LANTERN tackles the challenge of deploying domain-specific LLMs for job-person fit and explanation at scale by distilling a powerful black-box teacher into two lightweight student models: an encoder-based classifier and a decoder-based explainer. The framework combines data- and logit-level knowledge distillation, plus post-training techniques and prompt engineering, to deliver high-quality explanations and accurate fit ratings with low latency. Offline results show improvements in ROUGE metrics for explanations and higher accuracy in classification, while online deployment yields measurable gains in apply rate and qualified applications at LinkedIn. The work provides practical guidelines for synthetic data generation, multi-stage distillation, and production-serving optimizations, offering a scalable blueprint for domain-specific, interpretable LLM-based systems.

Abstract

Large language models (LLMs) have achieved strong performance across a wide range of natural language processing tasks. However, deploying LLMs at scale for domain specific applications, such as job-person fit and explanation in job seeking platforms, introduces distinct challenges. At LinkedIn, the job person fit task requires analyzing a candidate's public profile against job requirements to produce both a fit assessment and a detailed explanation.

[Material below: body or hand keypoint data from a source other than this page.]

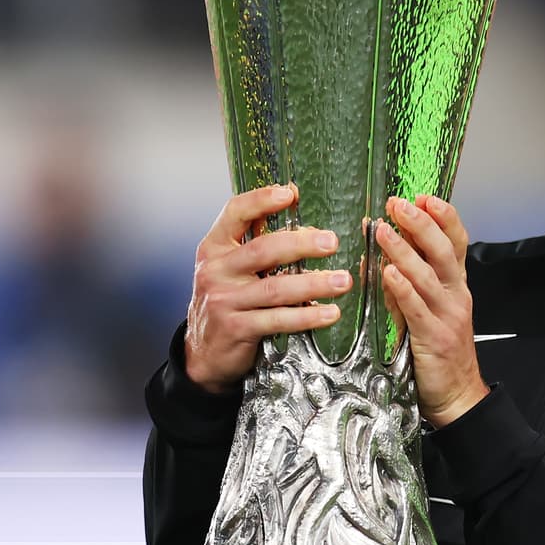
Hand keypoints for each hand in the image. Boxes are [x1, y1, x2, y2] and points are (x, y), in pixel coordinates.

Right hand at [184, 182, 351, 393]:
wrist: (202, 351)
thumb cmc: (225, 301)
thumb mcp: (228, 267)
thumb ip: (253, 241)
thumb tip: (291, 205)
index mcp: (214, 248)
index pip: (234, 213)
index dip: (261, 200)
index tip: (290, 194)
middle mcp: (215, 271)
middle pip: (262, 250)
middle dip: (301, 244)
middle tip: (332, 242)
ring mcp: (224, 300)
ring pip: (275, 288)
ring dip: (314, 284)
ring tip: (342, 281)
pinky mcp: (236, 328)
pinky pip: (278, 319)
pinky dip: (307, 316)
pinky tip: (329, 313)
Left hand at [377, 194, 488, 427]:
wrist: (457, 396)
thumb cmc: (439, 353)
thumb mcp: (430, 311)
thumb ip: (412, 285)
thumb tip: (384, 256)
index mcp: (456, 286)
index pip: (457, 242)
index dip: (443, 217)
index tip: (423, 196)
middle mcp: (456, 296)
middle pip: (444, 251)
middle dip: (421, 224)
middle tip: (398, 203)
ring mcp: (447, 316)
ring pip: (428, 276)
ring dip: (404, 250)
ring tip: (383, 230)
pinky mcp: (434, 339)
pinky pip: (417, 309)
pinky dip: (402, 289)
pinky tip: (388, 273)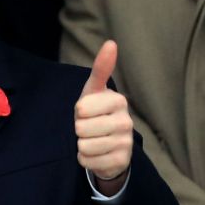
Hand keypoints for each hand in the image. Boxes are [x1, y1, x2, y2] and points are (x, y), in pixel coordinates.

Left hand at [75, 40, 132, 193]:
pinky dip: (86, 160)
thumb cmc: (96, 113)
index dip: (78, 113)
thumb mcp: (93, 91)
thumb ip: (100, 69)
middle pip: (81, 129)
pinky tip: (96, 154)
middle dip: (79, 130)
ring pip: (85, 146)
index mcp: (118, 101)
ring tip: (92, 140)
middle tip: (89, 128)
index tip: (87, 112)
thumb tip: (111, 43)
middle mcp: (126, 121)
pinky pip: (88, 161)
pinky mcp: (121, 161)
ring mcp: (126, 142)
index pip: (81, 108)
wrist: (108, 145)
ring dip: (82, 145)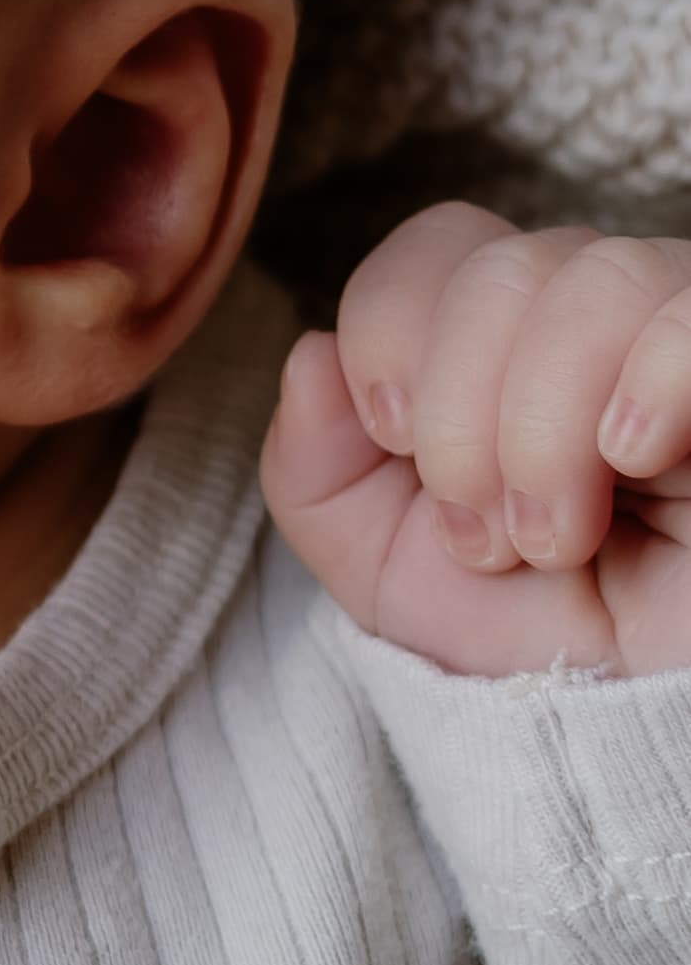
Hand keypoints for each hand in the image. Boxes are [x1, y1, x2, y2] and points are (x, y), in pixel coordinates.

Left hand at [262, 203, 690, 678]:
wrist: (648, 722)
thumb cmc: (539, 640)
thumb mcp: (389, 571)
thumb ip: (317, 471)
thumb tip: (310, 352)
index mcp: (509, 337)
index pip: (442, 243)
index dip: (392, 334)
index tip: (398, 446)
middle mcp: (603, 316)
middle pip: (501, 267)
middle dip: (463, 420)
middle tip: (493, 538)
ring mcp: (682, 337)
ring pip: (595, 276)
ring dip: (544, 428)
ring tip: (559, 540)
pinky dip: (649, 379)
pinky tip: (635, 454)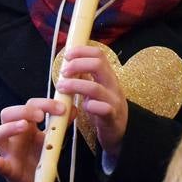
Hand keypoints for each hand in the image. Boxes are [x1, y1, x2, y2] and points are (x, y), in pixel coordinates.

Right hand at [0, 98, 62, 181]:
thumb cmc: (40, 157)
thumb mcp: (51, 139)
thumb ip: (60, 125)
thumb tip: (72, 109)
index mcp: (26, 125)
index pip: (30, 105)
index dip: (44, 103)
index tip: (61, 108)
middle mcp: (14, 135)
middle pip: (8, 114)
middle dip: (24, 111)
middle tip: (40, 116)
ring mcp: (9, 152)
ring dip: (9, 128)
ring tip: (24, 126)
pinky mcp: (9, 171)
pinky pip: (1, 167)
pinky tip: (0, 161)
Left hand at [57, 44, 128, 162]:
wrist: (120, 130)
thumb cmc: (104, 106)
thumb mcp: (96, 87)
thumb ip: (85, 75)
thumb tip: (69, 62)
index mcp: (107, 75)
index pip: (98, 54)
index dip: (81, 51)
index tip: (67, 56)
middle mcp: (112, 84)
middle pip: (98, 65)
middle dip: (77, 65)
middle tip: (63, 72)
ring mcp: (113, 100)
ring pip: (95, 87)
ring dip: (75, 85)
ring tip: (61, 87)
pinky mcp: (112, 117)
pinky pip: (103, 109)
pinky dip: (90, 106)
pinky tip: (82, 107)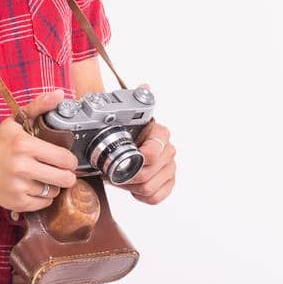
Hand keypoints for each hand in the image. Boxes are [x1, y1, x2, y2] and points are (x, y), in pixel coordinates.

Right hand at [0, 89, 79, 212]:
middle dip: (67, 174)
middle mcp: (22, 167)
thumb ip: (39, 106)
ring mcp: (19, 186)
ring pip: (55, 191)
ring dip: (54, 185)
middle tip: (61, 170)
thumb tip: (59, 94)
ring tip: (45, 176)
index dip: (70, 160)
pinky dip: (44, 196)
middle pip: (64, 178)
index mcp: (24, 145)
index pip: (64, 158)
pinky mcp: (16, 202)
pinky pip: (44, 203)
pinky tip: (36, 186)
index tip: (67, 159)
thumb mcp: (15, 121)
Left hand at [122, 83, 175, 204]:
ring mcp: (170, 168)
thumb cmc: (124, 133)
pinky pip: (155, 198)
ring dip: (130, 186)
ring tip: (120, 177)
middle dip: (126, 175)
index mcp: (160, 133)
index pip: (154, 151)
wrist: (125, 147)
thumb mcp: (123, 117)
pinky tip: (133, 185)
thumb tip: (145, 85)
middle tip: (112, 171)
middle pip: (148, 174)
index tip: (123, 158)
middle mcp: (169, 150)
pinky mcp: (168, 184)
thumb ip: (133, 102)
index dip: (138, 158)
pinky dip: (140, 195)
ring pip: (149, 187)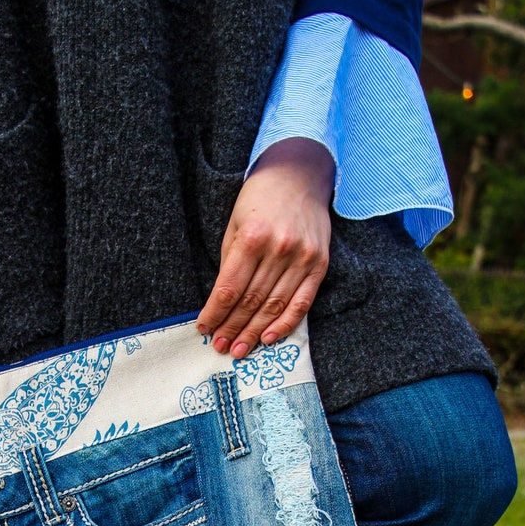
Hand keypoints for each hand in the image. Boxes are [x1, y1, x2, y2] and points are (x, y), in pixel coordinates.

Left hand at [197, 138, 334, 357]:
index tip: (204, 328)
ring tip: (239, 350)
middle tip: (221, 348)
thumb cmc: (259, 200)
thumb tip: (221, 304)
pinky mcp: (319, 263)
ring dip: (254, 332)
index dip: (215, 313)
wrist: (299, 175)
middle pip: (251, 301)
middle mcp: (279, 249)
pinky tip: (269, 339)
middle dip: (233, 328)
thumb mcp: (235, 224)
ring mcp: (302, 257)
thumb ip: (230, 263)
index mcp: (252, 237)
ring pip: (274, 306)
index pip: (229, 288)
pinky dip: (285, 324)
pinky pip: (302, 303)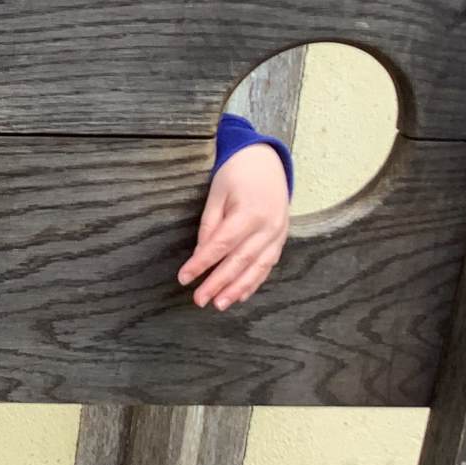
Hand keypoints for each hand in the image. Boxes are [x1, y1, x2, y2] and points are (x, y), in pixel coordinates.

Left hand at [177, 143, 289, 310]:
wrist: (267, 159)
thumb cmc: (236, 173)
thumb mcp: (216, 194)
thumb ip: (209, 226)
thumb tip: (200, 256)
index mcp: (248, 212)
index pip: (221, 244)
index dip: (202, 263)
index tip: (184, 278)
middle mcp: (267, 226)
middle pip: (240, 261)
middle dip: (219, 283)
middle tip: (199, 300)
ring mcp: (278, 233)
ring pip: (258, 267)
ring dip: (238, 289)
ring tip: (220, 304)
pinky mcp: (282, 238)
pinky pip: (268, 264)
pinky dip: (254, 281)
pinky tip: (241, 295)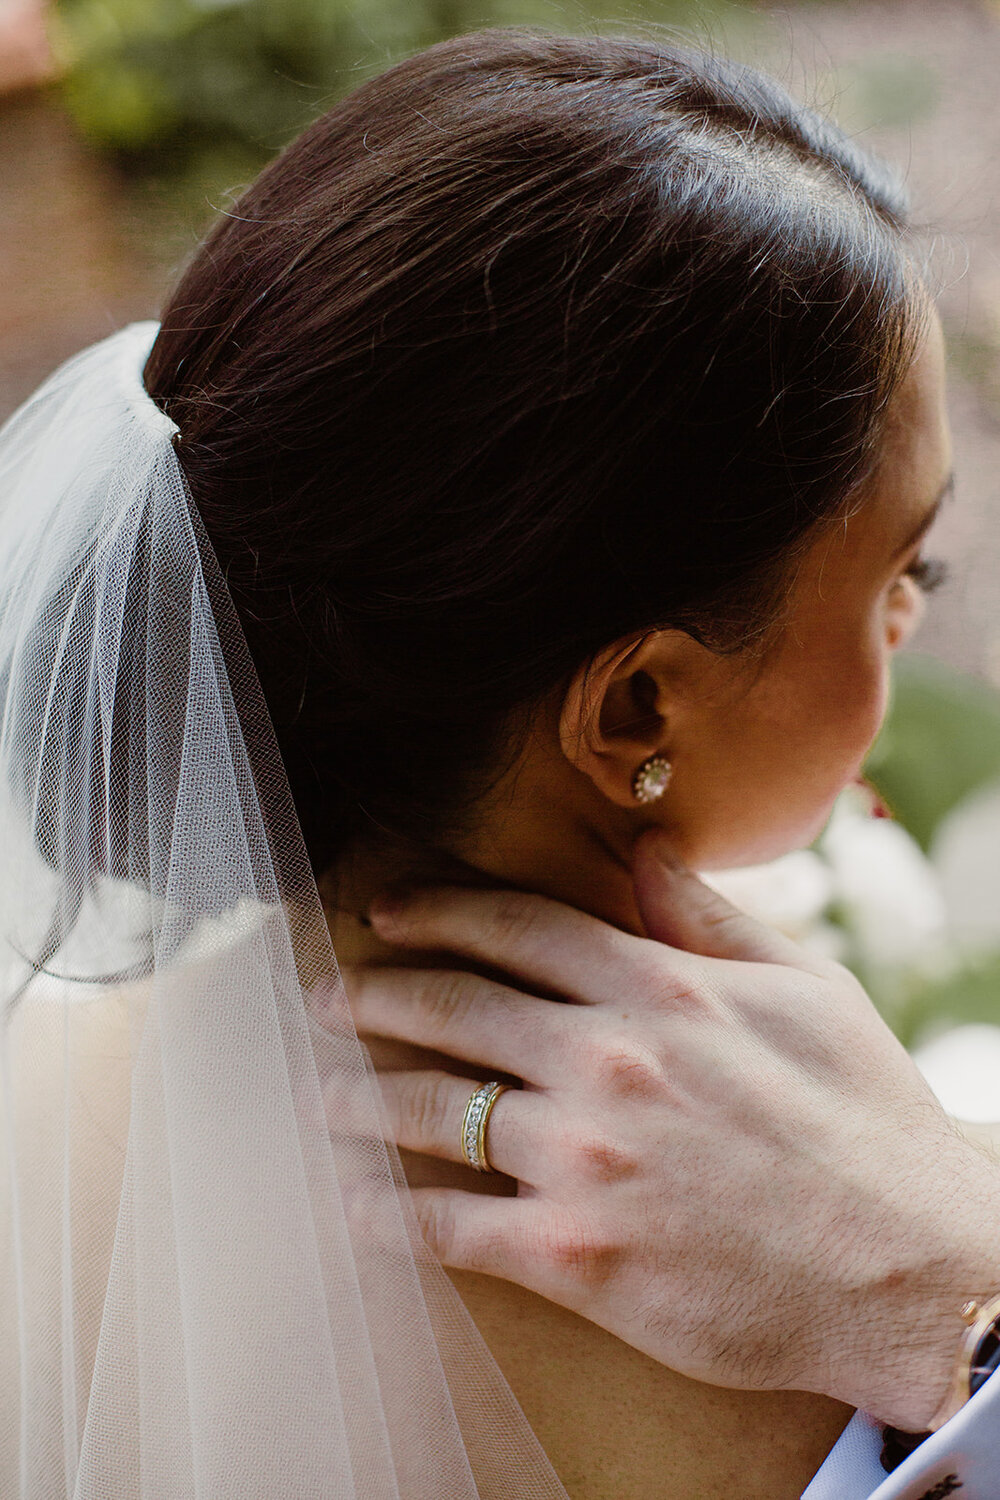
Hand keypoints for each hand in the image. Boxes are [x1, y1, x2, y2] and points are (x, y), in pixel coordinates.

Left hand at [347, 829, 999, 1429]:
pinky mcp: (574, 1255)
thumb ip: (709, 918)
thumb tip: (644, 849)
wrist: (910, 1270)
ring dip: (359, 1100)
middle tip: (322, 1001)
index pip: (517, 927)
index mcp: (658, 989)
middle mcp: (605, 1060)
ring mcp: (582, 1157)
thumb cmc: (867, 1124)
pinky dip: (388, 1214)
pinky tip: (354, 1205)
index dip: (439, 910)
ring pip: (434, 1111)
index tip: (385, 910)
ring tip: (319, 1098)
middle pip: (454, 1008)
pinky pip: (450, 1227)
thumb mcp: (806, 992)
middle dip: (373, 996)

Directly applying open source or finetuned LLMs to this task often fails to yield high quality, actionable feedback due to the complexity of the domain and the need for structured outputs. Moreover, the large size of these models leads to high inference latency and limits scalability, making them unsuitable for online use. To address these challenges, we introduce LANTERN, a novel LLM knowledge distillation framework tailored specifically for job person fit tasks. LANTERN involves modeling over multiple objectives, an encoder model for classification purpose, and a decoder model for explanation purpose. To better distill the knowledge from a strong black box teacher model to multiple downstream models, LANTERN incorporates multi level knowledge distillation that integrates both data and logit level insights. In addition to introducing the knowledge distillation framework, we share our insights on post training techniques and prompt engineering, both of which are crucial for successfully adapting LLMs to domain specific downstream tasks. Extensive experimental results demonstrate that LANTERN significantly improves task specific metrics for both job person fit and explanation. Online evaluations further confirm its effectiveness, showing measurable gains in job seeker engagement, including a 0.24\% increase in apply rate and a 0.28\% increase in qualified applications.

Paper Structure

This paper contains 43 sections, 9 equations, 4 figures, 5 tables.

Figures (4)

  • Figure 1: The illustration of how the AI model assists job seekers by evaluating job–person fit. When a user expresses interest in a job, the model analyzes the posting and recommends one of two actions: apply if the fit is high, or pursue a next-best alternative if the fit is low. User behavior, such as whether they apply or not, provides implicit feedback, which is used to further refine the model’s recommendations over time.
  • Figure 2: Illustration of how LANTERN is integrated into the LinkedIn Job Board. When a user views a job description, the classification model predicts a fit label (High/Medium/Low), which is shown alongside the job. Upon clicking “Show Reason,” the explanation model generates a detailed, personalized rationale, helping the user understand why they are a good match for the job.
  • Figure 3: LANTERN structure. The framework consists of two stages: in-house model training (left) and knowledge distillation (right). In the first stage, member information and job descriptions are collected to form a base dataset $D_{\text{base}}$, which is used to prompt a proprietary teacher model $T_1$. The generated outputs are curated via human-in-the-loop filtering to form a high-quality seed dataset $D_{\text{seed}}$ for finetuning an in-house teacher model $T_2$. In the second stage, $T_2$ is used to generate synthetic data $D_t$ for distilling an explanation model and corresponding classification data $D_{\text{cls}}$ for training a classification model. Both models are supervised via data-level knowledge distillation and are deployed for online serving.
  • Figure 4: LANTERN distillation structure.